Özel Dairenin Birinci Bozma Kararı:
12. Mahkemenin yukarıda belirtilen kararına karşı süresi içinde davacılar ... ve arkadaşları vekili, davalılar ... ve ... vekili ve müdahil davacı Hazine vekili (orman niteliği yönünden) temyiz isteminde bulunmuştur.
13. Yargıtay (Kapatılan) 20. Hukuk Dairesinin 10.12.2009 tarihli ve 2009/18037 E., 2009/18352 K. sayılı kararı ile; yerel mahkeme kararı onanmış ise de, onama kararına karşı süresi içinde davalılar ... ve ... vekili ve davalı ... İşler karar düzeltme isteminde, davalı ... (...’in boşandığı eşi ...Kaz’dan olma çocuğu) vekili temyiz isteminde bulunmuştur.

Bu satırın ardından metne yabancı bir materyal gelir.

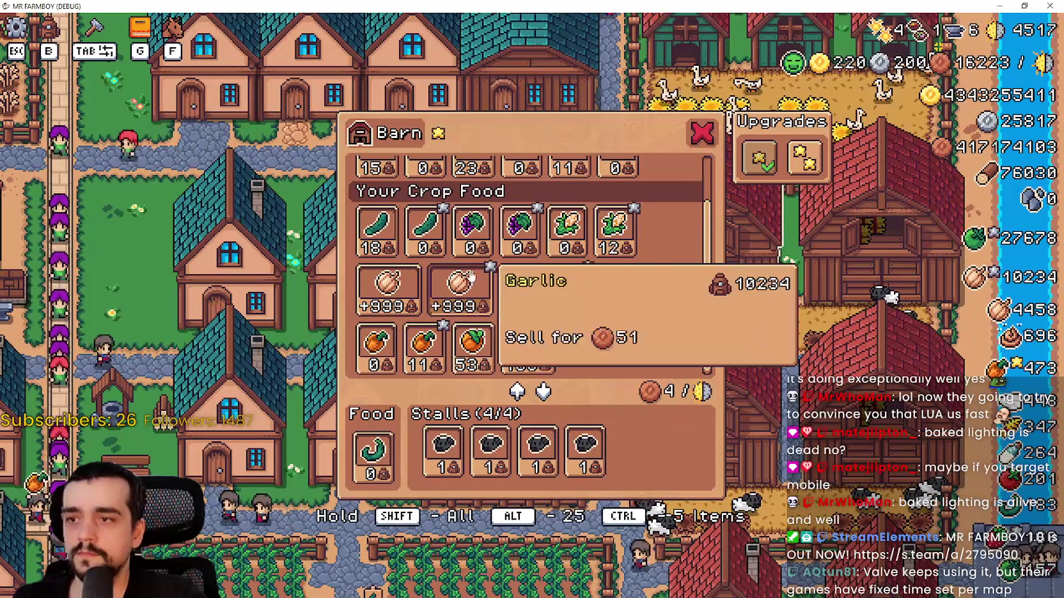
left_click(612, 229)
left_click(374, 451)
left_click(599, 249, "ctrl")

14. Yargıtay (Kapatılan) 20. Hukuk Dairesinin 03.05.2011 tarihli ve 2011/4286 E., 2011/5447 K. sayılı kararı ile; ‘’…Yargılama sırasında taraf olarak yer almayan ancak, yargılamadan sonra karar tebliği aşamasında, davalı ...’in ...Kaz ile evliliğinden doğan çocuğu ve mirasçısı olarak kararın kendisine tebliğini isteyen ... vekili, Yerel Mahkemenin 20.09.2009 gün ve 1991/191-524 sayılı hükmünün Yargıtay’ca duruşmalı olarak incelenmesini ve bozulmasını istemekle, tayin olunan 03.05.2011 günü için yapılan tebligat üzerine, temyiz eden davalı ... mirasçısı ... vekili Avukat .... ile katılan Hazine vekili Avukat ....geldiler, başka gelen olmadı, açık duruşmaya başlandı. Süresinde olduğu anlaşılan temyiz dilekçesinin kabulüne karar verildikten sonra, gelenlerin sözlü açıklamaları dinlendi, duruşmanın bittiği bildirildi. İş karara bırakıldı. Daha sonra dosya içindeki tüm belgeler incelenip, gereği düşünüldü:
Dairece ... mirasçıları ..., ... ve ....’in karar düzeltme istemi ve ....in ...Kaz ile evliliğinden doğan çocuğu ve mirasçısı ...’ın temyiz istemi incelenecektir.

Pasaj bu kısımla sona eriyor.